- Supplied text:
--------------------------------------------------

Most of the time, duplex receptacles are set up such that the top and bottom halves function identically and are fed by the same wire. However, by breaking a small brass tab on the receptacle, it's possible to wire them such that the top and bottom halves function separately. This can be done to allow one half to be always-hot, and the other half to be controlled by a switch, which I suspect is how your outlet was set up originally.
Now, if you've checked both halves of all receptacles in the room with the switch and find that they're all always hot, it's time to start pulling off some outlet covers. If at some point in the past the half-switched outlet was replaced, it's very possible that whoever replaced it just landed all the wires on the same screws as before, but didn't realize they also needed to break off the brass tab. This would result in the always-hot and the switched-hot wires being paralleled, and both halves of the outlet would be always-hot regardless of switch position. The fix for this, assuming you want the outlet to be half-switched again, is to shut off the circuit at the breaker panel, and break the tab connecting the two halves.

--------------------------------------------------

- Entries supplied:
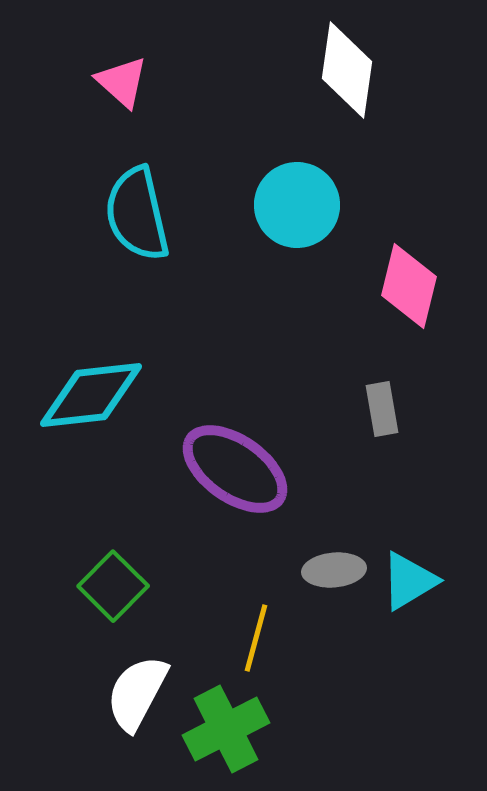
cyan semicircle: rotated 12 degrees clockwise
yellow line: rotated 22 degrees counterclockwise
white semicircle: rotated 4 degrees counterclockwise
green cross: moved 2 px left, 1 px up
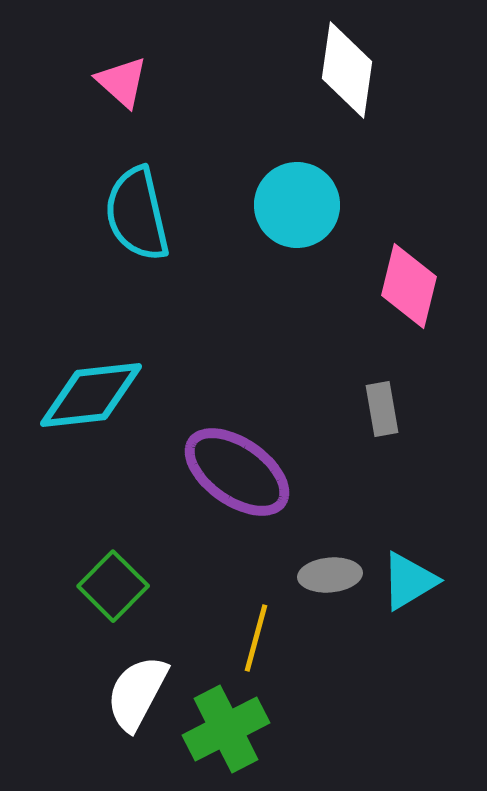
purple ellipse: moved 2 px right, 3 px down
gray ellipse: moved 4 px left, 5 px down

--------------------------------------------------

- Given instruction 1:
In the passage on duplex receptacles, what must be broken so that the top and bottom halves of a receptacle function separately?
- Given instruction 2:
In the records, take the line containing "purple ellipse: moved 2 px right, 3 px down" and every line after it through the end of the records. Swap in "oval" for each "ellipse", leave everything else unchanged, and return only those lines.

- Task solution 1:
A small brass tab on the receptacle.

- Task solution 2:
purple oval: moved 2 px right, 3 px down
gray oval: moved 4 px left, 5 px down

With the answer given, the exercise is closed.